Staff Shortages Restrict Robert Louis Stevenson Access

Public access to an important trove of Robert Louis Stevenson memorabilia has been restricted because of staff shortages. “While visitors to the Writers’ Museum in Edinburgh can enjoy full access to the collections of Sir Walter Scott and Robert Burns on the upper floor, Europe’s finest Stevenson’s artefacts, including photographs, letters and a pair of the author’s boots, is mostly kept under lock and key in the basement because there is no attendant to keep an eye on them.”

Piano: Suburbs Have Been Misunderstood

Architect Renzo Piano says cities have ignored suburbs at their peril. “The big topic of today, and of the next 20 years, will be peripheries. How you can transform peripheries into a town. What is happening today in Paris is happening everywhere.

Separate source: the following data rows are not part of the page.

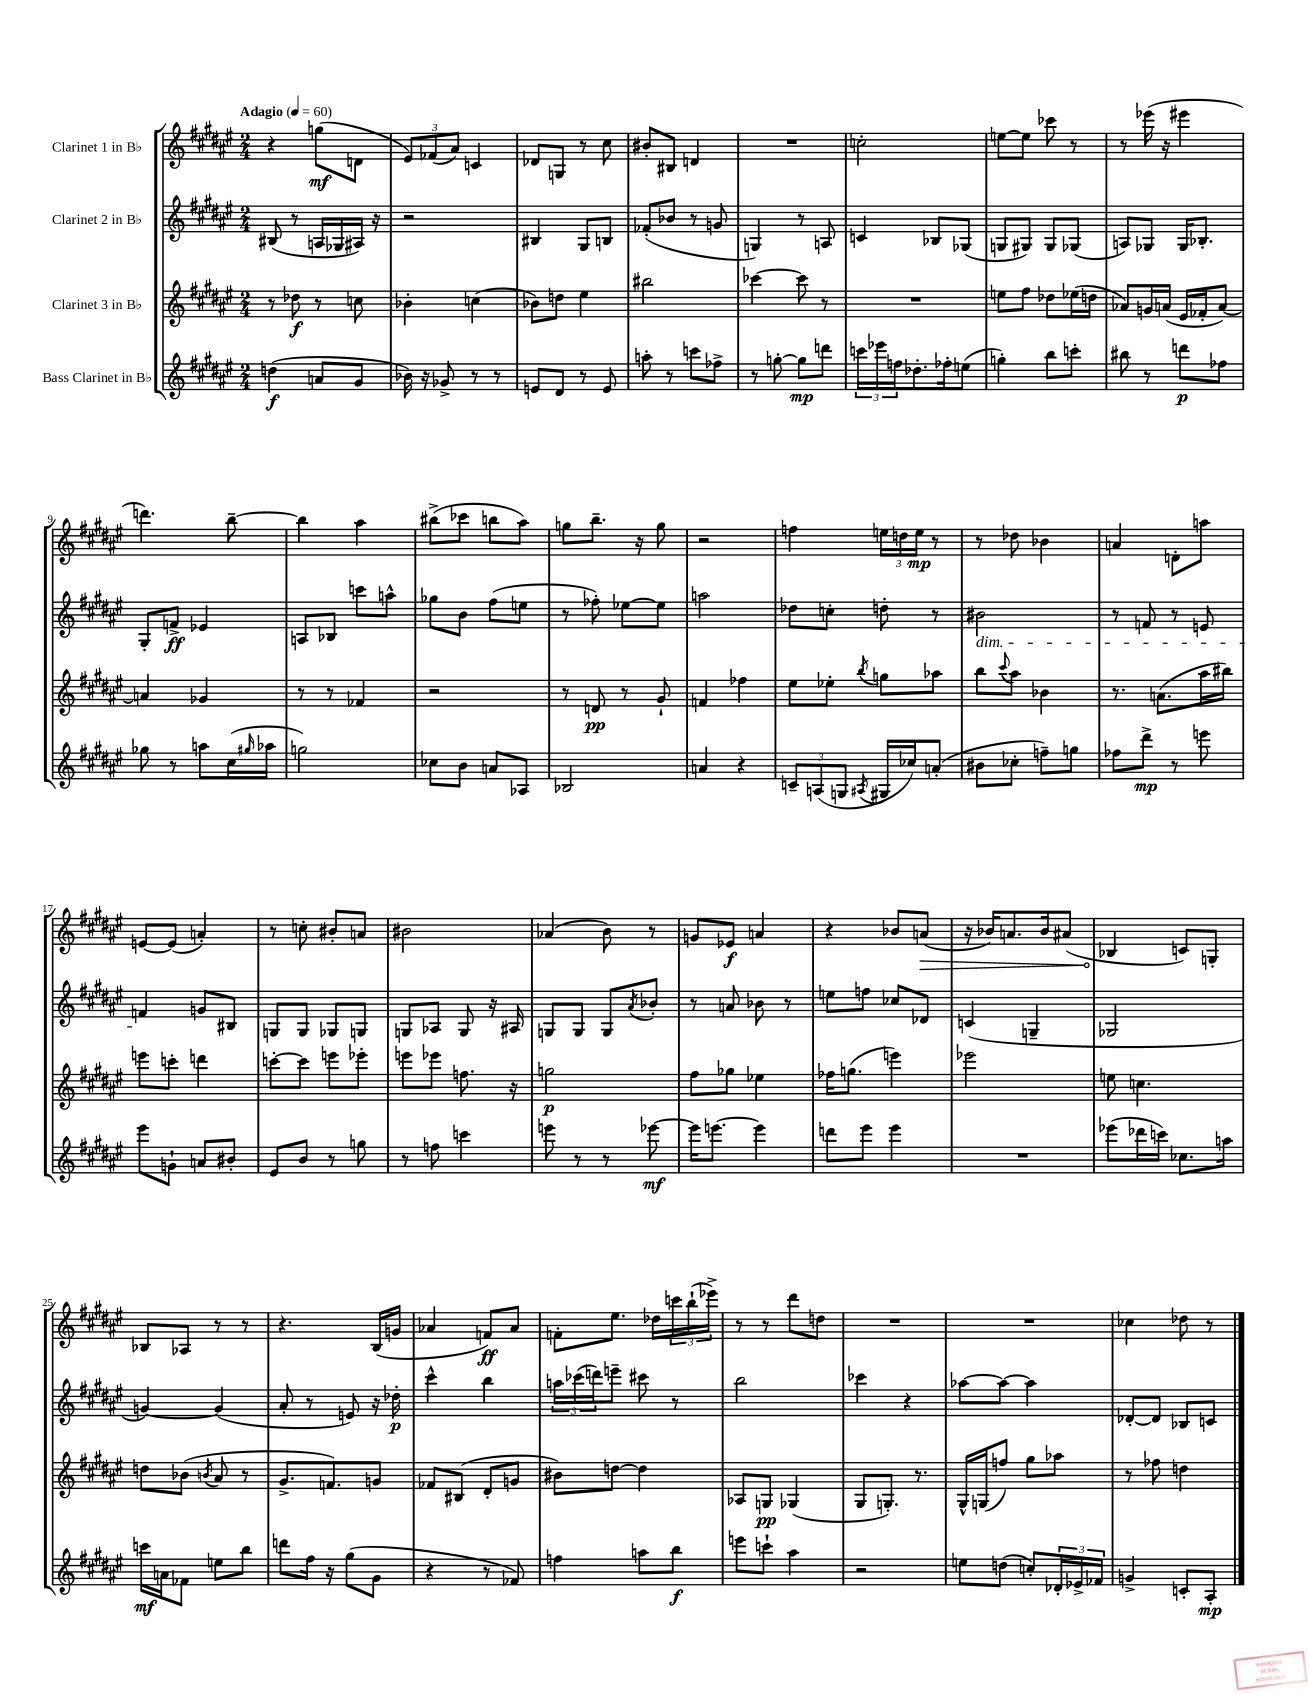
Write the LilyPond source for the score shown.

<<
\new StaffGroup <<
\new Staff = "s0" \with { instrumentName = "Clarinet 1 in Bb" } {
    \clef treble \key fis \major \numericTimeSignature \time 2/4 \tempo "Adagio" 4 = 60
    r4 g''8\mf( d'8 |
    \tuplet 3/2 { eis'8) fes'8( ais'8) } c'4 |
    des'8 g8 r8 cis''8 |
    bis'8-. bis8 d'4 |
    R2 |
    c''2-. |
    e''8~ e''8 ces'''8 r8 |
    r8 ees'''16( r16 eis'''4 |
    d'''4.) b''8~-- |
    b''4 ais''4 |
    bis''8->( ces'''8 b''8 ais''8) |
    g''8 b''8.-- r16 g''8 |
    r2 |
    f''4 \tuplet 3/2 { e''16 d''16 e''16\mp } r8 |
    r8 des''8 bes'4 |
    a'4 d'8-. a''8 |
    e'8~ e'8( a'4-.) |
    r8 c''8-. bis'8-. a'8 |
    bis'2 |
    aes'4( b'8) r8 |
    g'8 ees'8\f a'4 |
    r4 bes'8 \once \override Hairpin.circled-tip = ##t a'8\>( |
    r16 bes'16) a'8. bes'16 ais'8( |
    bes4\! c'8) g8-. |
    bes8 aes8 r8 r8 |
    r4. b16( g'16 |
    aes'4 f'8\ff) aes'8 |
    f'8-. eis''8. des''16 \tuplet 3/2 { c'''16 b''16-!( ees'''16->) } |
    r8 r8 dis'''8 d''8 |
    R2 |
    R2 |
    ces''4 des''8 r8 \bar "|." |
}
\new Staff = "s1" \with { instrumentName = "Clarinet 2 in Bb" } {
    \clef treble \key fis \major \numericTimeSignature \time 2/4
    bis8( r8 a16 ges16 ais16) r16 |
    r2 |
    bis4 gis8 b8 |
    fes'8-.( bes'8 r8 g'8 |
    g4) r8 a8 |
    c'4 bes8 ges8( |
    g8 gis8) gis8 ges8( |
    a8) ges8 ges16 bes8.-. |
    gis8-. f'8->\ff ees'4 |
    a8 bes8 c'''8 a''8-^ |
    ges''8 b'8 fis''8( e''8 |
    r8 fes''8-.) ees''8~ ees''8 |
    a''2 |
    des''8 c''8-. d''8-. r8 |
    bis'2\dim |
    r8 f'8 r8 e'8 |
    f'4\! g'8 bis8 |
    g8 g8 ges8 g8 |
    g8 aes8 g8 r16 ais16 |
    g8 g8 g8 \acciaccatura { ais'8 } bes'8-. |
    r8 a'8 bes'8 r8 |
    e''8 f''8 ces''8 des'8 |
    c'4( g4-- |
    ges2 |
    g'4~) g'4( |
    ais'8-. r8 e'8) r16 des''16-.\p |
    cis'''4-^ b''4 |
    \tuplet 3/2 { a''16 ces'''16( d'''16) } e'''8-- cis'''8 r8 |
    b''2 |
    ces'''4 r4 |
    aes''8~ aes''8~ aes''4 |
    des'8~-. des'8 bes8 c'8 \bar "|." |
}
\new Staff = "s2" \with { instrumentName = "Clarinet 3 in Bb" } {
    \clef treble \key fis \major \numericTimeSignature \time 2/4
    r8 des''8\f r8 c''8 |
    bes'4-. c''4( |
    bes'8) d''8 eis''4 |
    bis''2 |
    ces'''4~ ces'''8 r8 |
    R2 |
    e''8 fis''8 des''8 ees''16( d''16 |
    aes'8) g'16 a'16( eis'16 fes'16-. a'8~) |
    a'4 ges'4 |
    r8 r8 fes'4 |
    r2 |
    r8 d'8\pp r8 gis'8-! |
    f'4 fes''4 |
    eis''8 ees''8-. \acciaccatura { b''8 } g''8 aes''8 |
    b''8 \appoggiatura { cis'''8 } ais''8 bes'4 |
    r8. a'8.( ais''16 bis''16) |
    e'''8 c'''8-. d'''4 |
    c'''8~-. c'''8 e'''8 ees'''8-. |
    e'''8 ees'''8 f''8. r16 |
    g''2\p |
    fis''8 ges''8 ees''4 |
    fes''16 g''8.( e'''4) |
    ees'''2 |
    e''8 c''4. |
    d''8 bes'8( \acciaccatura { b'8 } ais'8 r8 |
    gis'8.-> f'8.) g'8 |
    fes'8 bis8( dis'8-. g'8 |
    bis'8) d''8~ d''4 |
    aes8 g8\pp ges4( |
    gis8 g8.-.) r8. |
    gis16-^ g16( f''8) gis''8 aes''8 |
    r8 fes''8 d''4 \bar "|." |
}
\new Staff = "s3" \with { instrumentName = "Bass Clarinet in Bb" } {
    \clef treble \key fis \major \numericTimeSignature \time 2/4
    d''4\f( a'8 gis'8 |
    bes'16) r16 ges'8-> r8 r8 |
    e'8 dis'8 r8 e'8 |
    a''8-. r8 c'''8 fes''8-> |
    r8 g''8~-. g''8\mp d'''8 |
    \tuplet 3/2 { c'''16 ees'''16 f''16 } des''8.-. fes''16-. e''8( |
    g''4-.) b''8 c'''8-. |
    bis''8 r8 d'''8\p fes''8 |
    ges''8 r8 a''8 cis''16( \grace { gis''16 } aes''16 |
    g''2) |
    ces''8 b'8 a'8 aes8 |
    bes2 |
    a'4 r4 |
    \tuplet 3/2 { c'8-- a8( g8 } \acciaccatura { ais8 } gis16 ces''16) a'8-.( |
    bis'8 ces''8-. f''8--) g''8 |
    fes''8 dis'''8->\mp r8 e'''8 |
    eis'''8 g'8-! a'8 bis'8-. |
    eis'8 b'8 r8 g''8 |
    r8 f''8 c'''4 |
    e'''8 r8 r8 ees'''8~\mf |
    ees'''16 e'''8.~ e'''4 |
    d'''8 eis'''8 eis'''4 |
    R2 |
    ees'''8( des'''16 c'''16) ces''8. a''16 |
    c'''16\mf a'16 fes'8 e''8 b''8 |
    d'''8 fis''16 r16 gis''8( gis'8 |
    r4 r8 fes'8) |
    f''4 a''8 b''8\f |
    e'''8 c'''8-! ais''4 |
    r2 |
    e''8 d''8( c''8-.) \tuplet 3/2 { des'16-. ees'16-> fes'16 } |
    g'4-> c'8-. ais8-.\mp \bar "|." |
}
>>
>>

It is mad, mad, and the insensitivity of people and politicians . . . They create ghettos. In Paris it is particularly bad. Now people are starting to understand that the real challenge of the next 30 years is to turn peripheries into cities. The peripheries are the cities that will be. Or not. Or will never be.”

How Music Companies Are Screwing Us On Digital Music

“Not many music lovers have warmed to the idea that they don’t retain all the rights to the music they buy. The crux of the debate is this: When you buy a song, an album, or a movie, are you buying the content only in the form it comes in? If you purchase a song from Apple’s iTunes store, should you be able to play it on any hardware you want?”

Can “David” Cause “Mental Imbalance”?

So says one of Florence’s top researchers, who has studied more than 100 people who have been rushed to hosptital after collapsing. “The artistic intoxication is caused by a combination of several things, including the stress of the trip, an ‘overdose’ of beautiful art and the degree of sensitivity of the person. We should not forget that a work of art is a very powerful stimulus and can stimulate memories in our unconscious, sometimes triggering a crisis.”

Nasty Ballroom

“Ballroom dancing has long been a political minefield. In the 1920s, dancing professionals tried to stamp out the ‘freakish’ steps of jazz-inspired crazes such as the Charleston and the Varsity Drag, which threatened to ‘turn the ballroom into a bear garden’. For the editor of the Dancing Times, excessive liberty on the dance floor had produced ‘artistic Bolshevism’. So the Official Board of Ballroom Dancing sanctioned only four official dances – waltz, foxtrot, quickstep and tango – and outlawed illegal steps, lifts and sidekicks.”